**Task details**
Please repeat every line of the items below word for word.

Some records

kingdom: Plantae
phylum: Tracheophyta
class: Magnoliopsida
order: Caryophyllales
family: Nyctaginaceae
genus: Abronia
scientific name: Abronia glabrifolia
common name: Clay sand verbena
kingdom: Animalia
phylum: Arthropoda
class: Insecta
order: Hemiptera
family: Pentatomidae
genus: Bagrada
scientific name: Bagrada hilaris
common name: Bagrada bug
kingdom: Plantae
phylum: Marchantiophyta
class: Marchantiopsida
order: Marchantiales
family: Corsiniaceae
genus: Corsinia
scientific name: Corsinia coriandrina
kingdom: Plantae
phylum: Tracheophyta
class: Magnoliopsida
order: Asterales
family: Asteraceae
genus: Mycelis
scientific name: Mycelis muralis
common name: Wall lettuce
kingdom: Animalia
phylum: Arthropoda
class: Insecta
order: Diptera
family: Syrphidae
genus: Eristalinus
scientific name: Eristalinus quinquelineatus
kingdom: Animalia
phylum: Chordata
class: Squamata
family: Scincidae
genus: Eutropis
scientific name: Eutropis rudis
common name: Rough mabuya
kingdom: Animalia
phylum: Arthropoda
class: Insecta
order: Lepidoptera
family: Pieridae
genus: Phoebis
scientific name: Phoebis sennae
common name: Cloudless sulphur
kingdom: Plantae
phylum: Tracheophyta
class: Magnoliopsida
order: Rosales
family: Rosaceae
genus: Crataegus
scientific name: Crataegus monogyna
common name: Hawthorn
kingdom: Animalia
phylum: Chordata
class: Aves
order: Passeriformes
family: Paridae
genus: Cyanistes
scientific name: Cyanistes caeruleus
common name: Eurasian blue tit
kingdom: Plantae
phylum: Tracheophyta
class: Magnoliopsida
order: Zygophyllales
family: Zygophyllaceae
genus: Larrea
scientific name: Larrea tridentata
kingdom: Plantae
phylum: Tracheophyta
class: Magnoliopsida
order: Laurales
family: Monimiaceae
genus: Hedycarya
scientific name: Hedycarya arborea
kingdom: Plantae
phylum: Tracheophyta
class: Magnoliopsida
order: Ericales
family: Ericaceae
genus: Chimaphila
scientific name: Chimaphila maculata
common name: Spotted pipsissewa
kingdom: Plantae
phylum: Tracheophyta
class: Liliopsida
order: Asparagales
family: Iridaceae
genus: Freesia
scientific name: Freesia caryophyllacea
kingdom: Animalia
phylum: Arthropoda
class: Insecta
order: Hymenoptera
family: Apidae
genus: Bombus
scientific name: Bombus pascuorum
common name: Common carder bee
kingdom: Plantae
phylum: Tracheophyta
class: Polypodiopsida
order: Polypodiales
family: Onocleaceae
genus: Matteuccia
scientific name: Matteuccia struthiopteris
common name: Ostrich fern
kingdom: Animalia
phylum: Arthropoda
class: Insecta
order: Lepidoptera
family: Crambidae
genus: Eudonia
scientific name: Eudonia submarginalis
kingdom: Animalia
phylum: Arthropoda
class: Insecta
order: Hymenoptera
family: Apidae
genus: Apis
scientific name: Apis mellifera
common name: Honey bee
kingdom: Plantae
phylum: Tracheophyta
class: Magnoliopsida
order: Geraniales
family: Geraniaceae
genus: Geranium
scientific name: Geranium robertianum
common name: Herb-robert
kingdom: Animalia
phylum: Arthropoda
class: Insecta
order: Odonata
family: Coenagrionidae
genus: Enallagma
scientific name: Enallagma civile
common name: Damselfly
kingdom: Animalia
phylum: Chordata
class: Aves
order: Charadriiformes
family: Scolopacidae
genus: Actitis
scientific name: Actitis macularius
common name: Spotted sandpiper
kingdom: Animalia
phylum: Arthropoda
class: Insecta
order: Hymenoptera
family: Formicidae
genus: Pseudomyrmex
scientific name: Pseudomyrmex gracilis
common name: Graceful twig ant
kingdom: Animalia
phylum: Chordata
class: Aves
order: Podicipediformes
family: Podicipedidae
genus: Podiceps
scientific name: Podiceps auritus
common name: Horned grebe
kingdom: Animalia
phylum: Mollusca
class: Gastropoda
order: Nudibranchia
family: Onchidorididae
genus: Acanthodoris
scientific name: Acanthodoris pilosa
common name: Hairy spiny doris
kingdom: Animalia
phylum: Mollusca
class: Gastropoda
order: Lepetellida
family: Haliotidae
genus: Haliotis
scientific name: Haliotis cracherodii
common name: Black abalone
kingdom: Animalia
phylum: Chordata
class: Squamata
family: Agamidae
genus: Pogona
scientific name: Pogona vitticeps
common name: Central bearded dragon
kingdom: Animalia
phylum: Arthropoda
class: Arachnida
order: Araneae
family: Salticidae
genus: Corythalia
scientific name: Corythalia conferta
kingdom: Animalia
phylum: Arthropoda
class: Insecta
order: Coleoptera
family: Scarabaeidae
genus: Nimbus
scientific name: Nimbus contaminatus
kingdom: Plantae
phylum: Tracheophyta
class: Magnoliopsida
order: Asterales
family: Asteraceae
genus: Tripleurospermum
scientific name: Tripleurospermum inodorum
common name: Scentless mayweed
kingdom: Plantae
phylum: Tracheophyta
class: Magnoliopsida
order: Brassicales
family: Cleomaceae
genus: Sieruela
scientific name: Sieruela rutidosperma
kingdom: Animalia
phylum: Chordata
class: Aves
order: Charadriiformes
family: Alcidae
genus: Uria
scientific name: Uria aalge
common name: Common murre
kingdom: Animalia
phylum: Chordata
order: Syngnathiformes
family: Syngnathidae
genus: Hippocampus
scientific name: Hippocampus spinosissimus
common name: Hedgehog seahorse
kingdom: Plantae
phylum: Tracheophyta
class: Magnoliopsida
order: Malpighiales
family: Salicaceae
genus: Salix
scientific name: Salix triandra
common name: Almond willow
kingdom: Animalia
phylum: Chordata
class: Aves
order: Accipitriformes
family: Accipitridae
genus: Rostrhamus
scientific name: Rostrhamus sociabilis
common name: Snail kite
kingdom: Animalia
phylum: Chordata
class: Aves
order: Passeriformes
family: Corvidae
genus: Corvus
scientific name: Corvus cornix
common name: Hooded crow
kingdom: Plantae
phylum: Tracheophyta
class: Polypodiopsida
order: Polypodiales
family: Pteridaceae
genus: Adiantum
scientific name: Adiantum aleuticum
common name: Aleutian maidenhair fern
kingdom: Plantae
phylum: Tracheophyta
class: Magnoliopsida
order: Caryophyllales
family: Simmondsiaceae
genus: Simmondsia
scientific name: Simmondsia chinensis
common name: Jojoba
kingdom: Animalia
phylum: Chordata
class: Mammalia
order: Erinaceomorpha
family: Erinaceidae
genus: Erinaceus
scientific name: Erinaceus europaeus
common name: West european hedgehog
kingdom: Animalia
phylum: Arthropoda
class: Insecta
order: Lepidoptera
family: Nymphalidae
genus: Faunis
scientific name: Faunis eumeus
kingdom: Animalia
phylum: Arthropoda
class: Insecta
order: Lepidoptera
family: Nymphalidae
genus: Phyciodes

**Task answer**
kingdom: Plantae
phylum: Tracheophyta
class: Magnoliopsida
order: Caryophyllales
family: Nyctaginaceae
genus: Abronia
scientific name: Abronia glabrifolia
common name: Clay sand verbena
kingdom: Animalia
phylum: Arthropoda
class: Insecta
order: Hemiptera
family: Pentatomidae
genus: Bagrada
scientific name: Bagrada hilaris
common name: Bagrada bug
kingdom: Plantae
phylum: Marchantiophyta
class: Marchantiopsida
order: Marchantiales
family: Corsiniaceae
genus: Corsinia
scientific name: Corsinia coriandrina
kingdom: Plantae
phylum: Tracheophyta
class: Magnoliopsida
order: Asterales
family: Asteraceae
genus: Mycelis
scientific name: Mycelis muralis
common name: Wall lettuce
kingdom: Animalia
phylum: Arthropoda
class: Insecta
order: Diptera
family: Syrphidae
genus: Eristalinus
scientific name: Eristalinus quinquelineatus
kingdom: Animalia
phylum: Chordata
class: Squamata
family: Scincidae
genus: Eutropis
scientific name: Eutropis rudis
common name: Rough mabuya
kingdom: Animalia
phylum: Arthropoda
class: Insecta
order: Lepidoptera
family: Pieridae
genus: Phoebis
scientific name: Phoebis sennae
common name: Cloudless sulphur
kingdom: Plantae
phylum: Tracheophyta
class: Magnoliopsida
order: Rosales
family: Rosaceae
genus: Crataegus
scientific name: Crataegus monogyna
common name: Hawthorn
kingdom: Animalia
phylum: Chordata
class: Aves
order: Passeriformes
family: Paridae
genus: Cyanistes
scientific name: Cyanistes caeruleus
common name: Eurasian blue tit
kingdom: Plantae
phylum: Tracheophyta
class: Magnoliopsida
order: Zygophyllales
family: Zygophyllaceae
genus: Larrea
scientific name: Larrea tridentata
kingdom: Plantae
phylum: Tracheophyta
class: Magnoliopsida
order: Laurales
family: Monimiaceae
genus: Hedycarya
scientific name: Hedycarya arborea
kingdom: Plantae
phylum: Tracheophyta
class: Magnoliopsida
order: Ericales
family: Ericaceae
genus: Chimaphila
scientific name: Chimaphila maculata
common name: Spotted pipsissewa
kingdom: Plantae
phylum: Tracheophyta
class: Liliopsida
order: Asparagales
family: Iridaceae
genus: Freesia
scientific name: Freesia caryophyllacea
kingdom: Animalia
phylum: Arthropoda
class: Insecta
order: Hymenoptera
family: Apidae
genus: Bombus
scientific name: Bombus pascuorum
common name: Common carder bee
kingdom: Plantae
phylum: Tracheophyta
class: Polypodiopsida
order: Polypodiales
family: Onocleaceae
genus: Matteuccia
scientific name: Matteuccia struthiopteris
common name: Ostrich fern
kingdom: Animalia
phylum: Arthropoda
class: Insecta
order: Lepidoptera
family: Crambidae
genus: Eudonia
scientific name: Eudonia submarginalis
kingdom: Animalia
phylum: Arthropoda
class: Insecta
order: Hymenoptera
family: Apidae
genus: Apis
scientific name: Apis mellifera
common name: Honey bee
kingdom: Plantae
phylum: Tracheophyta
class: Magnoliopsida
order: Geraniales
family: Geraniaceae
genus: Geranium
scientific name: Geranium robertianum
common name: Herb-robert
kingdom: Animalia
phylum: Arthropoda
class: Insecta
order: Odonata
family: Coenagrionidae
genus: Enallagma
scientific name: Enallagma civile
common name: Damselfly
kingdom: Animalia
phylum: Chordata
class: Aves
order: Charadriiformes
family: Scolopacidae
genus: Actitis
scientific name: Actitis macularius
common name: Spotted sandpiper
kingdom: Animalia
phylum: Arthropoda
class: Insecta
order: Hymenoptera
family: Formicidae
genus: Pseudomyrmex
scientific name: Pseudomyrmex gracilis
common name: Graceful twig ant
kingdom: Animalia
phylum: Chordata
class: Aves
order: Podicipediformes
family: Podicipedidae
genus: Podiceps
scientific name: Podiceps auritus
common name: Horned grebe
kingdom: Animalia
phylum: Mollusca
class: Gastropoda
order: Nudibranchia
family: Onchidorididae
genus: Acanthodoris
scientific name: Acanthodoris pilosa
common name: Hairy spiny doris
kingdom: Animalia
phylum: Mollusca
class: Gastropoda
order: Lepetellida
family: Haliotidae
genus: Haliotis
scientific name: Haliotis cracherodii
common name: Black abalone
kingdom: Animalia
phylum: Chordata
class: Squamata
family: Agamidae
genus: Pogona
scientific name: Pogona vitticeps
common name: Central bearded dragon
kingdom: Animalia
phylum: Arthropoda
class: Arachnida
order: Araneae
family: Salticidae
genus: Corythalia
scientific name: Corythalia conferta
kingdom: Animalia
phylum: Arthropoda
class: Insecta
order: Coleoptera
family: Scarabaeidae
genus: Nimbus
scientific name: Nimbus contaminatus
kingdom: Plantae
phylum: Tracheophyta
class: Magnoliopsida
order: Asterales
family: Asteraceae
genus: Tripleurospermum
scientific name: Tripleurospermum inodorum
common name: Scentless mayweed
kingdom: Plantae
phylum: Tracheophyta
class: Magnoliopsida
order: Brassicales
family: Cleomaceae
genus: Sieruela
scientific name: Sieruela rutidosperma
kingdom: Animalia
phylum: Chordata
class: Aves
order: Charadriiformes
family: Alcidae
genus: Uria
scientific name: Uria aalge
common name: Common murre
kingdom: Animalia
phylum: Chordata
order: Syngnathiformes
family: Syngnathidae
genus: Hippocampus
scientific name: Hippocampus spinosissimus
common name: Hedgehog seahorse
kingdom: Plantae
phylum: Tracheophyta
class: Magnoliopsida
order: Malpighiales
family: Salicaceae
genus: Salix
scientific name: Salix triandra
common name: Almond willow
kingdom: Animalia
phylum: Chordata
class: Aves
order: Accipitriformes
family: Accipitridae
genus: Rostrhamus
scientific name: Rostrhamus sociabilis
common name: Snail kite
kingdom: Animalia
phylum: Chordata
class: Aves
order: Passeriformes
family: Corvidae
genus: Corvus
scientific name: Corvus cornix
common name: Hooded crow
kingdom: Plantae
phylum: Tracheophyta
class: Polypodiopsida
order: Polypodiales
family: Pteridaceae
genus: Adiantum
scientific name: Adiantum aleuticum
common name: Aleutian maidenhair fern
kingdom: Plantae
phylum: Tracheophyta
class: Magnoliopsida
order: Caryophyllales
family: Simmondsiaceae
genus: Simmondsia
scientific name: Simmondsia chinensis
common name: Jojoba
kingdom: Animalia
phylum: Chordata
class: Mammalia
order: Erinaceomorpha
family: Erinaceidae
genus: Erinaceus
scientific name: Erinaceus europaeus
common name: West european hedgehog
kingdom: Animalia
phylum: Arthropoda
class: Insecta
order: Lepidoptera
family: Nymphalidae
genus: Faunis
scientific name: Faunis eumeus
kingdom: Animalia
phylum: Arthropoda
class: Insecta
order: Lepidoptera
family: Nymphalidae
genus: Phyciodes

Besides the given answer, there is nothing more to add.